### YOUR INSTRUCTIONS
In the records below, find each line holding the word "between" and copy it.

### SOURCE MATERIAL
+---+

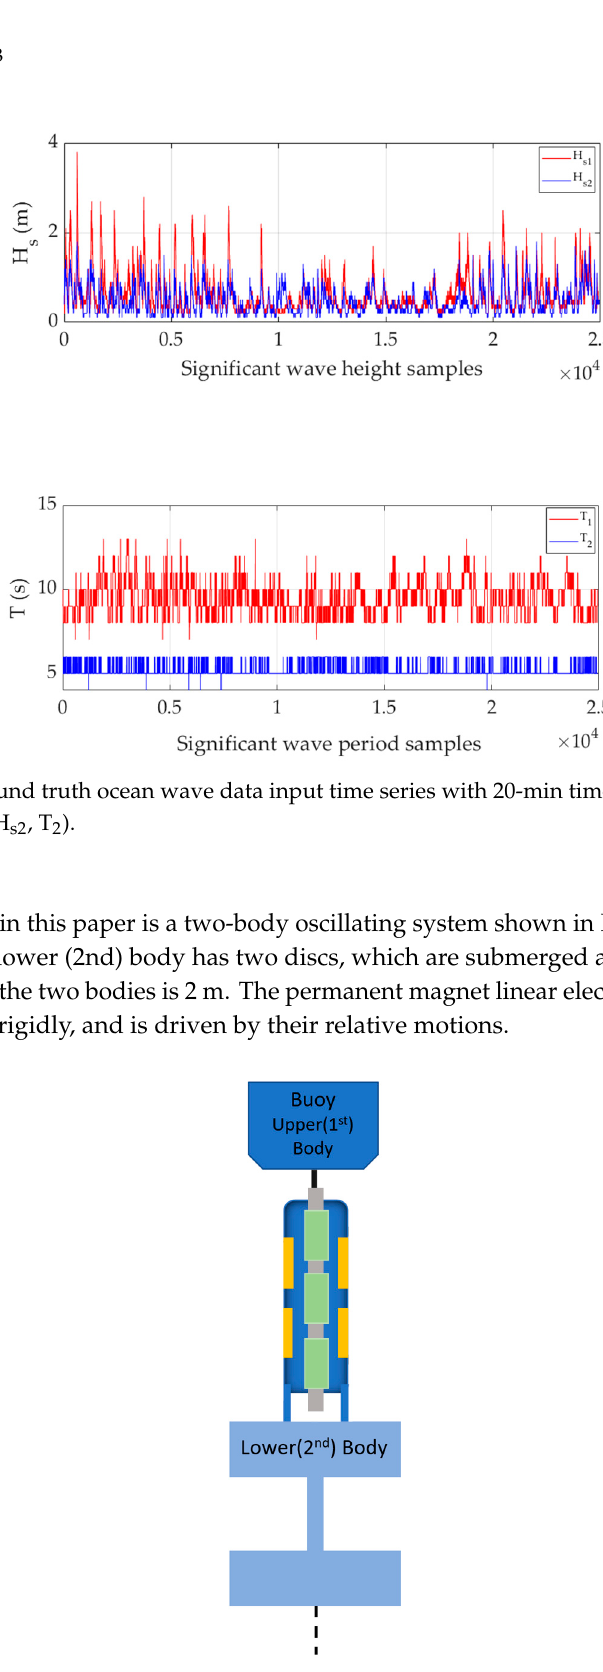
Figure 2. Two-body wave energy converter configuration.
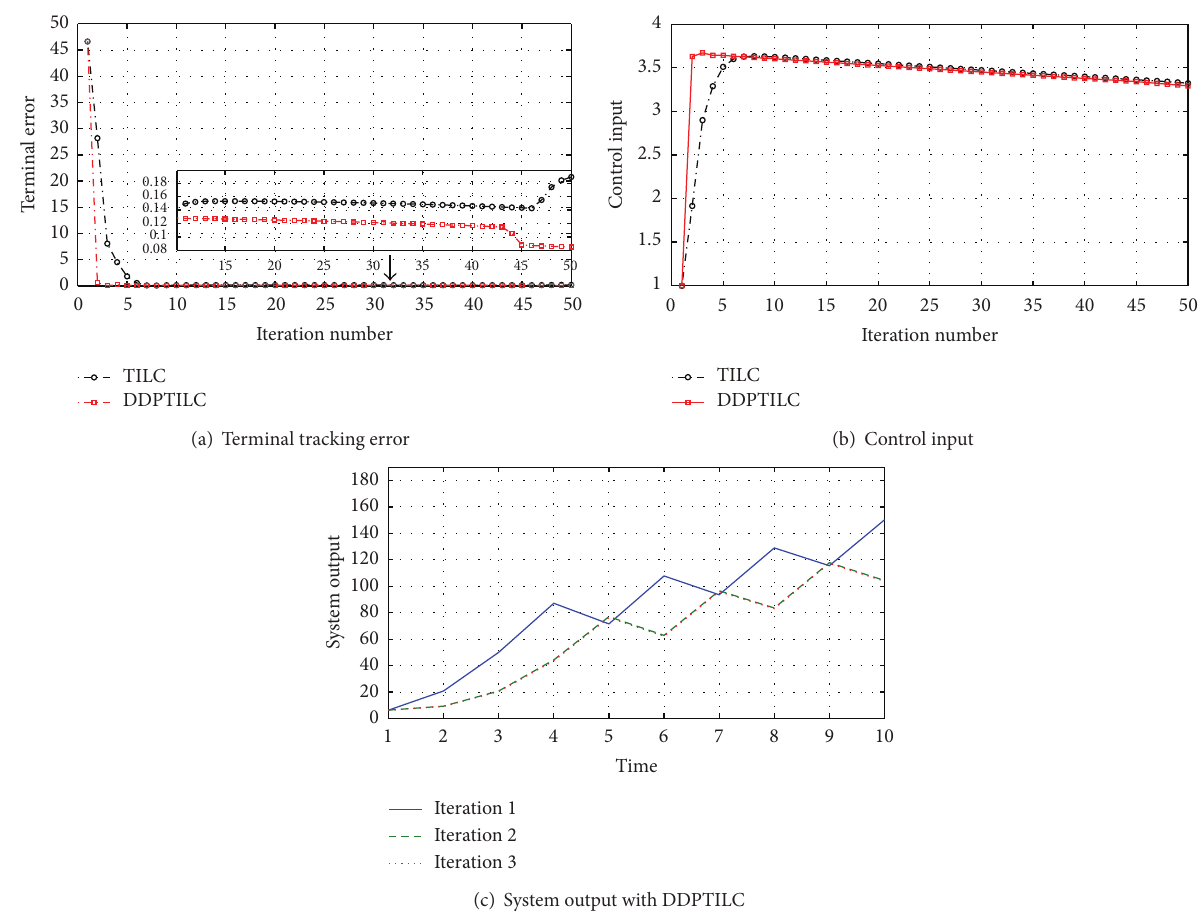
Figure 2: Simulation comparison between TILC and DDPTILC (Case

+---+

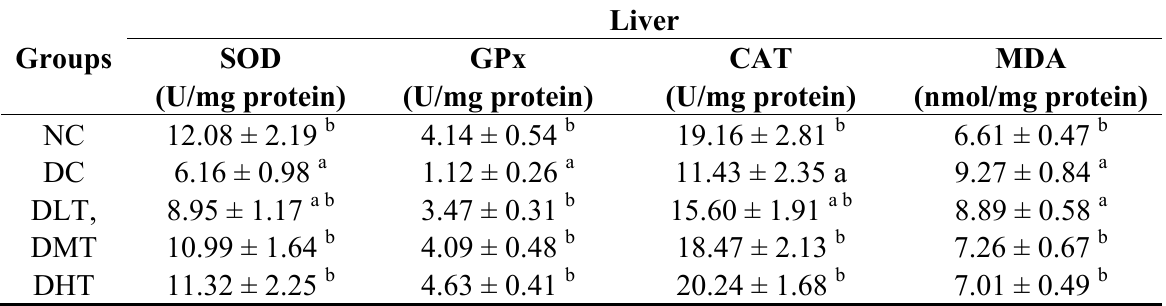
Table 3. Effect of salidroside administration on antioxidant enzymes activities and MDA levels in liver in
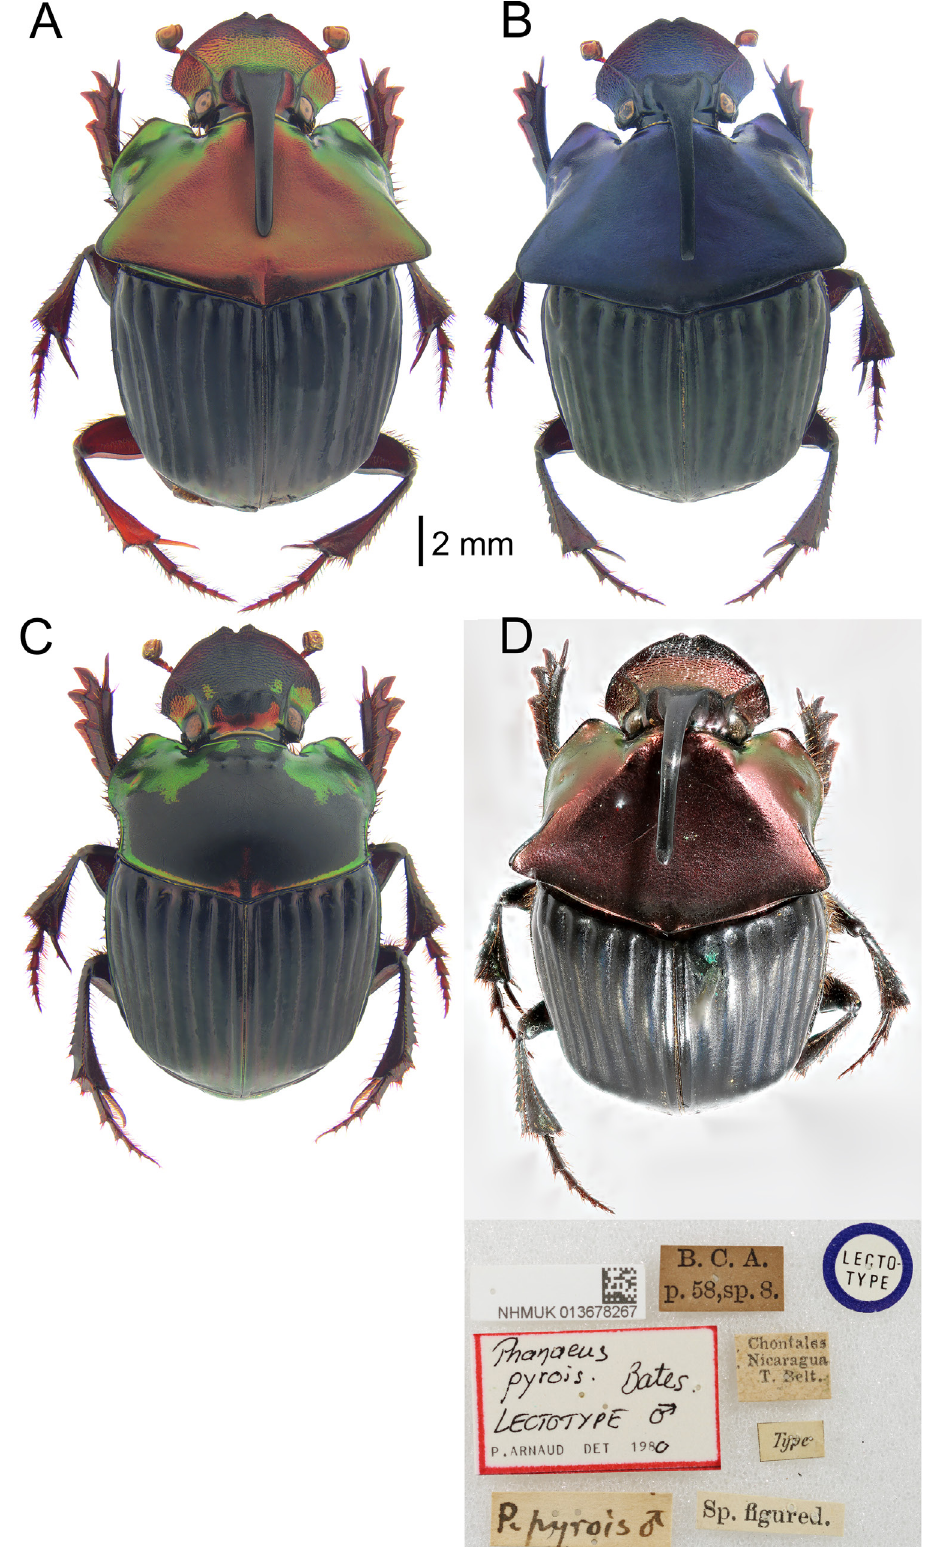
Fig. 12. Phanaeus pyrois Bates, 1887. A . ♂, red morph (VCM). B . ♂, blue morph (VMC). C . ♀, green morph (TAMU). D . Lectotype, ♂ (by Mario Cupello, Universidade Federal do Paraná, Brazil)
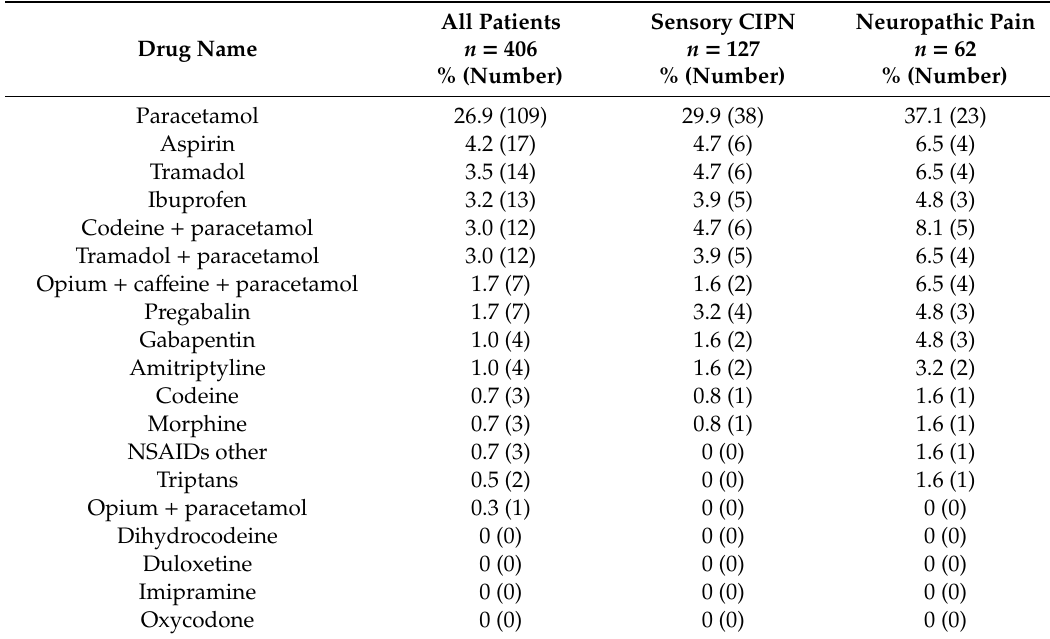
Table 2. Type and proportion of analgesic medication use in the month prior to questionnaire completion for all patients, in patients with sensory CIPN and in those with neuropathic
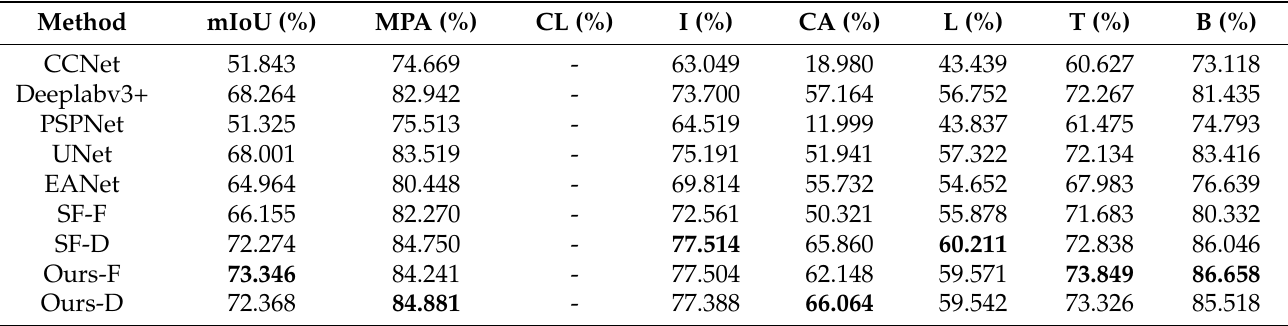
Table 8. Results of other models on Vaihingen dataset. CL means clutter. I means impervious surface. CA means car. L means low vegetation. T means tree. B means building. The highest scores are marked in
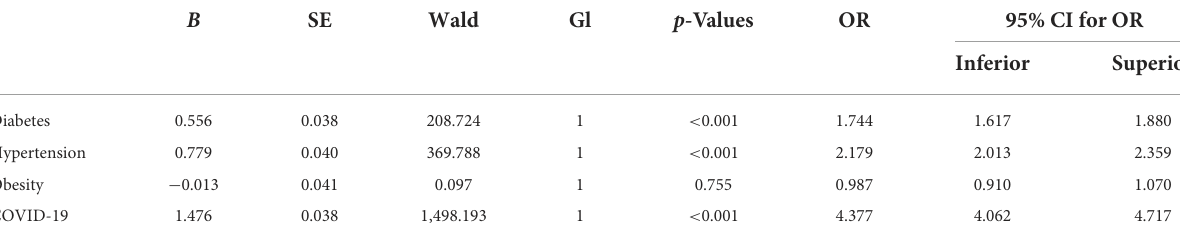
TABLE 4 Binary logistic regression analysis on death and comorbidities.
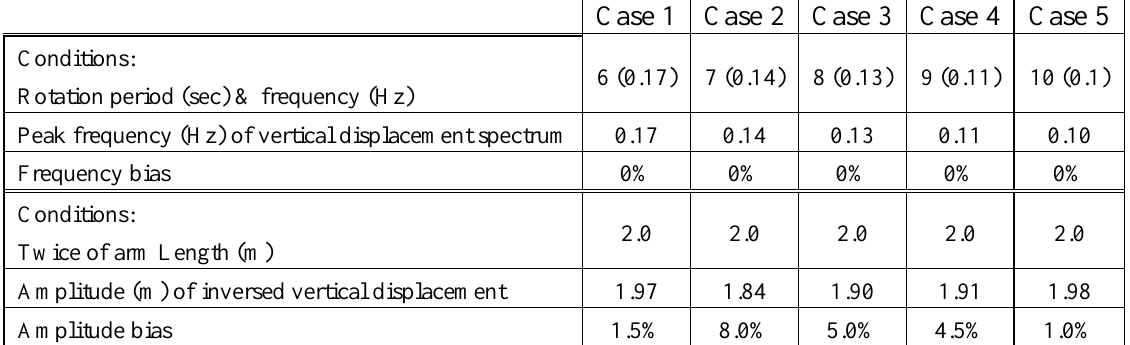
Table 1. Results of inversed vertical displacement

+---+

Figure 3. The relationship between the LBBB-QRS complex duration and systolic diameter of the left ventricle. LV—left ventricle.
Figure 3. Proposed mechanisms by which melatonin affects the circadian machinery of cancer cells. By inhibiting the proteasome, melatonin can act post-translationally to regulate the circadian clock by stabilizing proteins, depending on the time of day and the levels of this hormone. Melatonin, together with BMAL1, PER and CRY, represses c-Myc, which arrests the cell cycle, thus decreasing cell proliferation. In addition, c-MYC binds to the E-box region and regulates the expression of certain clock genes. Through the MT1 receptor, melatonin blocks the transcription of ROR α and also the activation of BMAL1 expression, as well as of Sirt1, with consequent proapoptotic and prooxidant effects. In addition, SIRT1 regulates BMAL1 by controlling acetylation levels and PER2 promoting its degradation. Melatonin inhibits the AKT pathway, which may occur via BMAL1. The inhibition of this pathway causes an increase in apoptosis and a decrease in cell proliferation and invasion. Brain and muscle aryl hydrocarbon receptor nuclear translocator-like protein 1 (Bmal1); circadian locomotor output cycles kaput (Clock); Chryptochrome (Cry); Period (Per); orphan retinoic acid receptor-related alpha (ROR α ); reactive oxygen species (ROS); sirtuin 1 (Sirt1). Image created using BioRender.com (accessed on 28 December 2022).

+---+

### WRITTEN SOLUTION
Figure 2: Simulation comparison between TILC and DDPTILC (Case
Figure 3. The relationship between the LBBB-QRS complex duration and systolic diameter of the left ventricle. LV—left ventricle.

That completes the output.